PROBLEM REQUIREMENTS:
Transcribe these records exactly, dropping every picture.

---- RAW DATA

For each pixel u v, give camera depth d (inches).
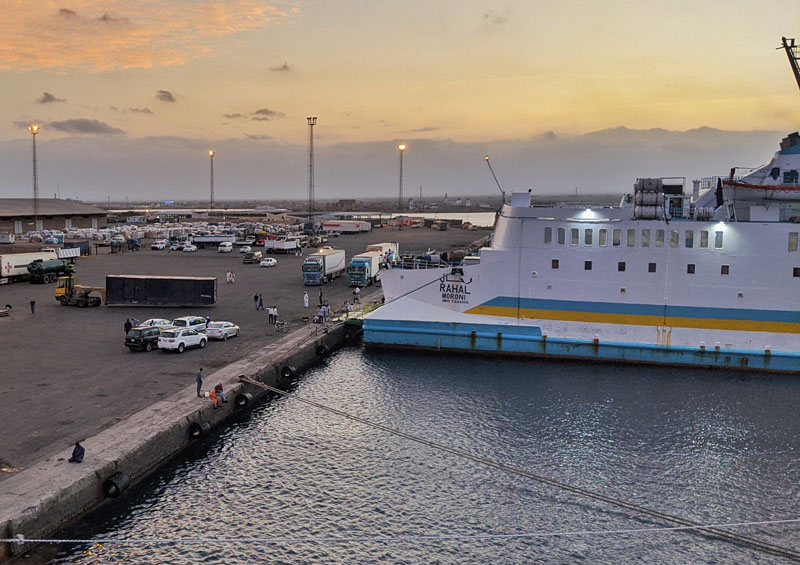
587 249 1624.0
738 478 1060.5
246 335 1872.5
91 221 6884.8
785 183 1628.9
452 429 1259.2
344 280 3120.1
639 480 1053.8
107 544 831.7
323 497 979.9
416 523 913.5
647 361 1610.5
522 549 857.5
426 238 6043.3
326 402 1421.0
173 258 4210.1
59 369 1473.9
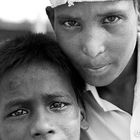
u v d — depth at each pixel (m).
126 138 1.13
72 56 1.02
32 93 1.02
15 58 1.05
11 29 3.00
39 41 1.10
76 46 1.00
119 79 1.14
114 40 1.00
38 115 1.02
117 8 0.97
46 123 1.00
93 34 0.98
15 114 1.04
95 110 1.17
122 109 1.16
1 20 3.07
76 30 1.00
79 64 1.02
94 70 1.00
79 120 1.09
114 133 1.14
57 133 1.02
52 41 1.10
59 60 1.07
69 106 1.06
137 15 1.05
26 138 1.01
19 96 1.03
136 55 1.16
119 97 1.16
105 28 0.99
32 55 1.06
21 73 1.04
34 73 1.04
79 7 0.97
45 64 1.05
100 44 0.98
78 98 1.12
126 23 1.00
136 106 1.11
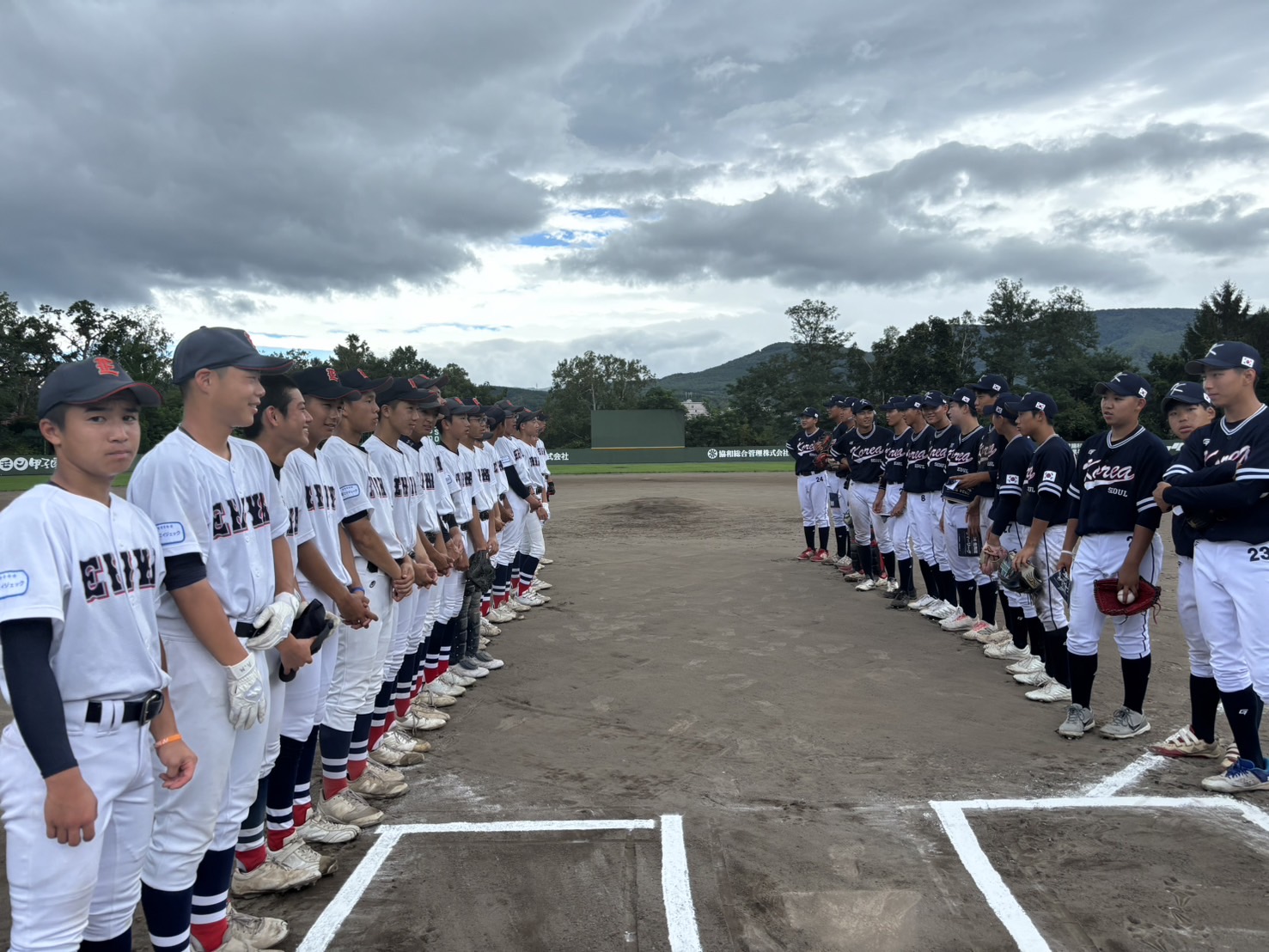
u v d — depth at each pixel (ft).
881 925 9.44
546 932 9.35
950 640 23.06
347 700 12.46
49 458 114.73
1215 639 13.05
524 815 12.41
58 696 6.21
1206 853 11.08
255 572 8.88
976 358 219.61
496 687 19.02
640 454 137.80
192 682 7.89
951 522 23.35
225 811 8.79
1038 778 13.66
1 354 149.07
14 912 6.42
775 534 47.34
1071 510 16.94
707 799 12.90
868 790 13.24
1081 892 10.13
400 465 15.39
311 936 9.34
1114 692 18.40
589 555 39.42
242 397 8.56
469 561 20.01
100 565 6.68
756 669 20.22
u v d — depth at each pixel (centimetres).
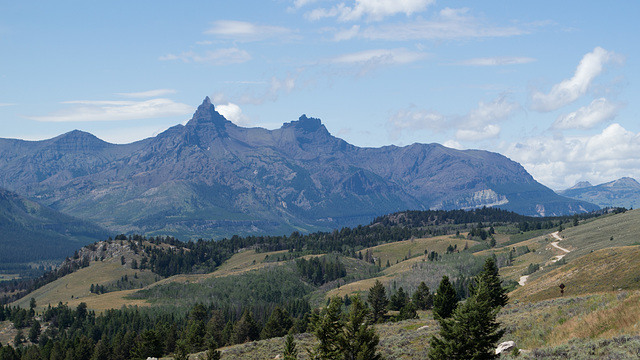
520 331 5666
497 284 9462
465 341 4531
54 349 17300
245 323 15962
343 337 5506
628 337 3822
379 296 14550
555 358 3906
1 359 16700
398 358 6153
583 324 4706
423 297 15862
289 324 16788
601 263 9569
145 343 13088
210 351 8356
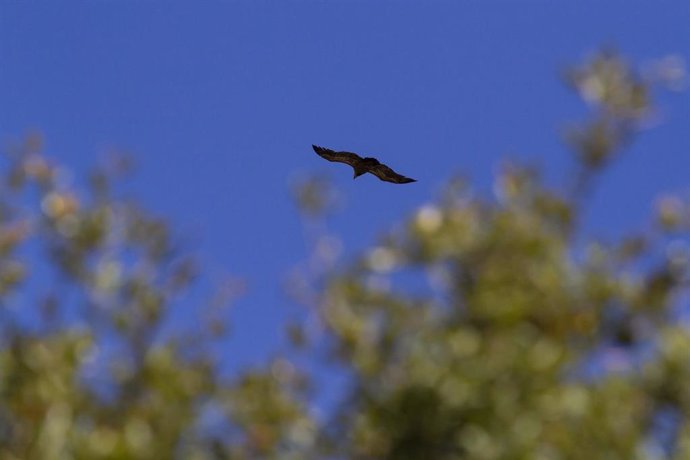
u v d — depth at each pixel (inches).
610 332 1215.6
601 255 1224.2
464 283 1219.2
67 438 1128.8
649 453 1152.2
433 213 1230.3
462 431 1120.2
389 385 1149.1
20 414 1147.9
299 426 1179.3
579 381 1169.4
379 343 1176.8
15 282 1275.8
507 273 1203.2
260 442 1173.1
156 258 1262.3
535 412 1120.2
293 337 1202.6
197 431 1167.6
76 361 1176.8
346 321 1184.8
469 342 1141.7
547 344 1149.1
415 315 1189.7
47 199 1285.7
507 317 1170.6
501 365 1131.9
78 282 1246.3
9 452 1141.7
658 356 1196.5
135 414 1152.2
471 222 1232.8
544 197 1254.3
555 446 1120.8
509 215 1232.8
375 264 1214.9
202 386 1187.9
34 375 1170.0
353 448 1159.0
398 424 1135.6
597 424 1130.7
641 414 1171.9
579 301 1209.4
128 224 1279.5
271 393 1187.9
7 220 1296.8
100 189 1295.5
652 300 1213.1
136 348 1213.7
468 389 1122.7
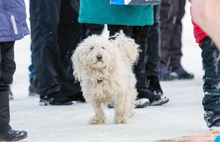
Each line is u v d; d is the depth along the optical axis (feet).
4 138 19.76
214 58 20.16
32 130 22.61
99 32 35.68
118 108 25.22
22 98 45.37
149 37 35.50
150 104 33.68
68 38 37.68
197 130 21.12
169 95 42.45
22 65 79.97
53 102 35.17
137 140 18.10
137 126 22.94
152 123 24.09
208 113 20.89
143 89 33.73
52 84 35.24
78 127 23.29
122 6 31.48
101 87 24.56
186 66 86.33
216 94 20.48
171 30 60.70
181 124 23.40
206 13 8.36
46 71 35.19
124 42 28.32
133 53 28.63
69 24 37.42
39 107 33.83
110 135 19.98
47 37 35.12
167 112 29.09
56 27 35.35
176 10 60.34
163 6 59.62
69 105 34.86
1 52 19.93
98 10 31.94
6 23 19.45
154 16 35.55
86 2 32.35
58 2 35.40
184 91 46.11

--------

ANSWER BELOW:
For each pixel u v, give camera depth d (inches).
587 249 1624.0
738 478 1060.5
246 335 1872.5
91 221 6884.8
785 183 1628.9
452 429 1259.2
344 280 3120.1
639 480 1053.8
107 544 831.7
323 497 979.9
416 523 913.5
647 361 1610.5
522 549 857.5
426 238 6043.3
326 402 1421.0
173 258 4210.1
59 369 1473.9
u v d — depth at each pixel (m).
126 138 1.13
72 56 1.02
32 93 1.02
15 58 1.05
11 29 3.00
39 41 1.10
76 46 1.00
119 79 1.14
114 40 1.00
38 115 1.02
117 8 0.97
46 123 1.00
93 34 0.98
15 114 1.04
95 110 1.17
122 109 1.16
1 20 3.07
76 30 1.00
79 64 1.02
94 70 1.00
79 120 1.09
114 133 1.14
57 133 1.02
52 41 1.10
59 60 1.07
69 106 1.06
137 15 1.05
26 138 1.01
19 96 1.03
136 55 1.16
119 97 1.16
105 28 0.99
32 55 1.06
21 73 1.04
34 73 1.04
79 7 0.97
45 64 1.05
100 44 0.98
78 98 1.12
126 23 1.00
136 106 1.11
u v d — depth at each pixel (ft).
881 925 9.44
546 932 9.35
950 640 23.06
347 700 12.46
49 458 114.73
1215 639 13.05
524 815 12.41
58 696 6.21
1206 853 11.08
255 572 8.88
976 358 219.61
496 687 19.02
640 454 137.80
192 682 7.89
951 522 23.35
225 811 8.79
1038 778 13.66
1 354 149.07
14 912 6.42
775 534 47.34
1071 510 16.94
707 799 12.90
868 790 13.24
1081 892 10.13
400 465 15.39
311 936 9.34
1114 692 18.40
589 555 39.42
242 397 8.56
469 561 20.01
100 565 6.68
756 669 20.22
u v d — depth at each pixel (centimetres).
520 331 5666
497 284 9462
465 341 4531
54 349 17300
245 323 15962
343 337 5506
628 337 3822
379 296 14550
555 358 3906
1 359 16700
398 358 6153
583 324 4706
423 297 15862
289 324 16788
601 263 9569
145 343 13088
210 351 8356
u v d — depth at each pixel (inches).
610 332 1215.6
601 255 1224.2
464 283 1219.2
67 438 1128.8
649 453 1152.2
433 213 1230.3
462 431 1120.2
389 385 1149.1
20 414 1147.9
299 426 1179.3
579 381 1169.4
379 343 1176.8
15 282 1275.8
507 273 1203.2
260 442 1173.1
156 258 1262.3
535 412 1120.2
293 337 1202.6
197 431 1167.6
76 361 1176.8
346 321 1184.8
469 342 1141.7
547 344 1149.1
415 315 1189.7
47 199 1285.7
507 317 1170.6
501 365 1131.9
78 282 1246.3
9 452 1141.7
658 356 1196.5
135 414 1152.2
471 222 1232.8
544 197 1254.3
555 446 1120.8
509 215 1232.8
375 264 1214.9
202 386 1187.9
34 375 1170.0
353 448 1159.0
398 424 1135.6
597 424 1130.7
641 414 1171.9
579 301 1209.4
128 224 1279.5
271 393 1187.9
7 220 1296.8
100 189 1295.5
652 300 1213.1
136 348 1213.7
468 389 1122.7
Each line is u v d; d is the depth along the optical axis (feet).
4 138 19.76
214 58 20.16
32 130 22.61
99 32 35.68
118 108 25.22
22 98 45.37
149 37 35.50
150 104 33.68
68 38 37.68
197 130 21.12
169 95 42.45
22 65 79.97
53 102 35.17
137 140 18.10
137 126 22.94
152 123 24.09
208 113 20.89
143 89 33.73
52 84 35.24
78 127 23.29
122 6 31.48
101 87 24.56
186 66 86.33
216 94 20.48
171 30 60.70
181 124 23.40
206 13 8.36
46 71 35.19
124 42 28.32
133 53 28.63
69 24 37.42
39 107 33.83
110 135 19.98
47 37 35.12
167 112 29.09
56 27 35.35
176 10 60.34
163 6 59.62
69 105 34.86
1 52 19.93
98 10 31.94
6 23 19.45
154 16 35.55
86 2 32.35
58 2 35.40
184 91 46.11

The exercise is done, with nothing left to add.